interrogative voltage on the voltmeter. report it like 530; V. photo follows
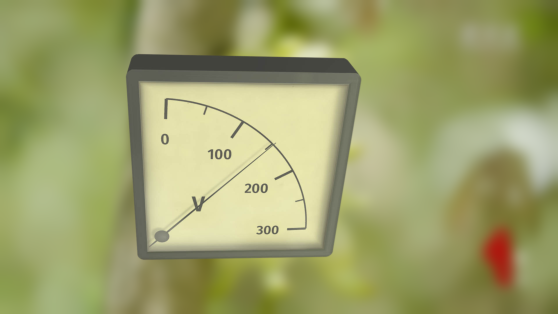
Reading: 150; V
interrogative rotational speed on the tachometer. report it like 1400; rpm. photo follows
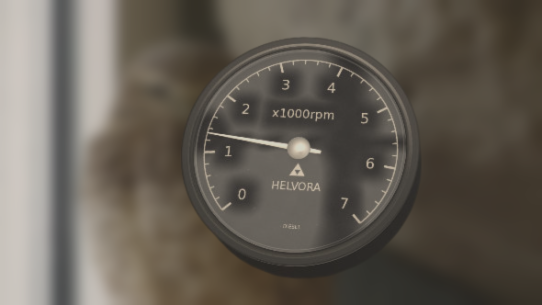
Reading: 1300; rpm
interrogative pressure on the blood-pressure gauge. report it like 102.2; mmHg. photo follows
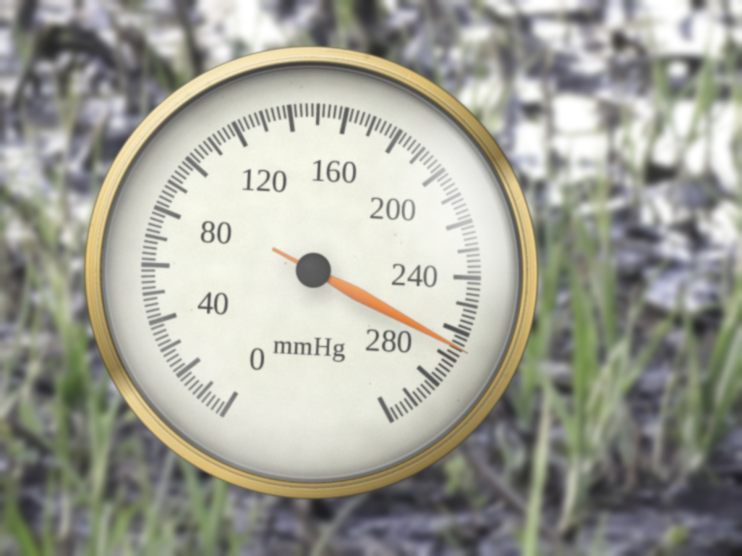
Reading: 266; mmHg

- - -

■ **BRIEF**: Repeat the material above line for line, without the pictures.

■ **EXPECTED ANSWER**:
interrogative voltage on the voltmeter. report it like 530; V. photo follows
Reading: 150; V
interrogative rotational speed on the tachometer. report it like 1400; rpm. photo follows
Reading: 1300; rpm
interrogative pressure on the blood-pressure gauge. report it like 102.2; mmHg. photo follows
Reading: 266; mmHg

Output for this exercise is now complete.